Still, what is perhaps the most striking finding of all in today’s poll is the mood of optimism that – despite the pandemic – now appears to be widespread among voters. A year ago, just 32% felt that Scotland was heading in the ‘right direction’, while 41% believed it was heading in the ‘wrong direction’. Now 52% say the country is heading in the right direction, twice as many as take the opposite view (26%). The question that perhaps above all faces politicians of all persuasions between now and next May is whether the direction in which they would like to take the country is indeed the one in which most voters apparently hope it is now headed.
Addendum: 18 August
Data from the YouGov/Times poll on perceptions of how the coronavirus pandemic has been handled by London and Edinburgh are now available. These confirm the findings of previous polls that the Scottish Government and Nicola Sturgeon are widely thought to have dealt well with the public health crisis – and the UK government and Boris Johnson badly – and that this perception is far from being confined to those who voted Yes in 2014 or Remain in 2016.
Only 39% of Leave voters and 35% of No voters feel that the UK government has handled the coronavirus outbreak well, whereas 68% and 72% respectively believe that the Scottish Government has done so. Meanwhile, the contrast is even sharper when voters are asked the same question about Boris Johnson and Nicola Sturgeon. Just 33% of Leave supporters and 28% of those who voted No believe that Boris Johnson has dealt with the pandemic well, while the equivalent figures for Nicola Sturgeon are 70% and 73%.
The figures for the UK government represent a substantial downturn as compared with the results that YouGov obtained when they asked the same question at the height of the pandemic in late April. Then 47% of all voters believed it was handling the public health crisis well, while among Leave voters and No supporters the proportion stood at 62% and 57% respectively. In contrast, perceptions of the competence of the Scottish Government, both among voters in general and Leave and No voters in particular, have largely held steady.

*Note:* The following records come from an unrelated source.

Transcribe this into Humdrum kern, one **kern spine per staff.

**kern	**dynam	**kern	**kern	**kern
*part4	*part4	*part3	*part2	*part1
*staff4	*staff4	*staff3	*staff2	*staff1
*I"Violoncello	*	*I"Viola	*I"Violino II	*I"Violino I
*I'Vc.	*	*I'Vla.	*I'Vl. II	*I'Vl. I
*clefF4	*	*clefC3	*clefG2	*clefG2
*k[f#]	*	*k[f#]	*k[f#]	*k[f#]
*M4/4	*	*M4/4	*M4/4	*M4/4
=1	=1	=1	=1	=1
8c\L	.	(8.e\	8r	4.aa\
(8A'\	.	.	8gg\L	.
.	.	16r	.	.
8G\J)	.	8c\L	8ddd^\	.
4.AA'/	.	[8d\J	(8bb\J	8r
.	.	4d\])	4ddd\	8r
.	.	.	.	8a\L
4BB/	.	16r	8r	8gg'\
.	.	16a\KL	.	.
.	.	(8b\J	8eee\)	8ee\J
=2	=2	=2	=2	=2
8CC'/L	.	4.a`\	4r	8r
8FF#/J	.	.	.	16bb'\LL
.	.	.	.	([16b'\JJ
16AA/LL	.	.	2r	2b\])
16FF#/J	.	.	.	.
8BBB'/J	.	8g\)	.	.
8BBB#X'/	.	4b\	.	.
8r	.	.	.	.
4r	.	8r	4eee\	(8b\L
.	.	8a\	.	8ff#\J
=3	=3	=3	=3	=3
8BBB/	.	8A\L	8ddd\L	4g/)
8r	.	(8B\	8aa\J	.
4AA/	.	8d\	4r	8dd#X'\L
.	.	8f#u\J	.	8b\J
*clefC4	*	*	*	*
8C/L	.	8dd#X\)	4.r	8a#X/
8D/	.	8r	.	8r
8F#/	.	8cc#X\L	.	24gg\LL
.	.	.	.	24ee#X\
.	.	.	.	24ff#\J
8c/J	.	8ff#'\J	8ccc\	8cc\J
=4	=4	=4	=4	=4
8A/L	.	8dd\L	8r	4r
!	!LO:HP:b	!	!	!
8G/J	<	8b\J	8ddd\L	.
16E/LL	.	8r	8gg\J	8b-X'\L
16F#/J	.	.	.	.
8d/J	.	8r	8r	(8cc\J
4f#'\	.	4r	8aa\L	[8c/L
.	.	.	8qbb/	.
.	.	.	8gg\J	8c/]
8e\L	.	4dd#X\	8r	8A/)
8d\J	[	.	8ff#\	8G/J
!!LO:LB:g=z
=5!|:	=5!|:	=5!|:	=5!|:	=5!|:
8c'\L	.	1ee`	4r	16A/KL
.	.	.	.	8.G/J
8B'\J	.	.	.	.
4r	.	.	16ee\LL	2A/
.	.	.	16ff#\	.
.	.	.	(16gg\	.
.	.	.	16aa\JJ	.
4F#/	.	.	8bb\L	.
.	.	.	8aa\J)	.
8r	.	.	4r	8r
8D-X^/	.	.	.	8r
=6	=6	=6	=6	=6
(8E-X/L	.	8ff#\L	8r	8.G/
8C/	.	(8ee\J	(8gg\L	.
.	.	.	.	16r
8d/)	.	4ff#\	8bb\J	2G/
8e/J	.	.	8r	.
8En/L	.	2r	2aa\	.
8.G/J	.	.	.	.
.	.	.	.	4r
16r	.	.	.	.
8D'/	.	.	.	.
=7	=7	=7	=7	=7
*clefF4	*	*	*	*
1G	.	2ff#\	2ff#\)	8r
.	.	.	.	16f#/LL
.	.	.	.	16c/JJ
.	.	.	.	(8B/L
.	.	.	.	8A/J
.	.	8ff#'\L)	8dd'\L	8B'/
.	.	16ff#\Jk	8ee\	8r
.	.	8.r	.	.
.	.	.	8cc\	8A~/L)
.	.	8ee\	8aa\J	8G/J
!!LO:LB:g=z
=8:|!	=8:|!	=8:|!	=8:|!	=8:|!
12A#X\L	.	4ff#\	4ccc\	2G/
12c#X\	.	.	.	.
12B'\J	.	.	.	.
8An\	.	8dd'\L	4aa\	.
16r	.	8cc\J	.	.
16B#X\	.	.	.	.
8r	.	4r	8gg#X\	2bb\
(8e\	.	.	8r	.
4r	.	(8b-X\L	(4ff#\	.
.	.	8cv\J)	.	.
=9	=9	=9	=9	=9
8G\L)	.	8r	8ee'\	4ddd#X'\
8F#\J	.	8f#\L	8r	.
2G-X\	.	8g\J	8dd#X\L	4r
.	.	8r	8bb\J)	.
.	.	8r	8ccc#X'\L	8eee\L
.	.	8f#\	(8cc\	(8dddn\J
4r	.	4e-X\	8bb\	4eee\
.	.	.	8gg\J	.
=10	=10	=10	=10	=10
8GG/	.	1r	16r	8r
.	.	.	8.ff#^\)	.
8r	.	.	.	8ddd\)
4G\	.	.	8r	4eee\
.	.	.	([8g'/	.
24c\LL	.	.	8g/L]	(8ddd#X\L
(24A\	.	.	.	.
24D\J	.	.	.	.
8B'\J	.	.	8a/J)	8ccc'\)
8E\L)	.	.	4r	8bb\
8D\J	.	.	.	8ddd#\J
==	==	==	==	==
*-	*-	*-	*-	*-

Of course, as we have noted before, such figures are but circumstantial evidence that the (further) rise in support for independence this year – which (as noted above) has been as much in evidence among Leave voters as Remain supporters – has been occasioned by perceptions of how the pandemic has been handled. And as The Times itself reported last week, when asked about specific aspects of the public health crisis, voters are by no means wholly uncritical of the Scottish Government’s performance. But the evidence that there is a link between the two is strengthened by how people responded when asked by YouGov whether Scotland would have responded better or worse to the pandemic if it had been an independent country. Among voters as a whole, more than twice as many said ‘better’ as said ‘worse’. But crucially, even among Leave supporters more than one in four (27%) said ‘better’ while among No voters as many as one in five (20%) expressed that view. In contrast, just 12% of Remain supporters and only 4% of No voters felt that an independent Scotland would have handled the pandemic worse. These figures certainly suggest that, so far at least, perceptions of the pandemic have, at minimum, not made it any easier for supporters of the Union to persuade their fellow citizens of the merits of staying in the UK.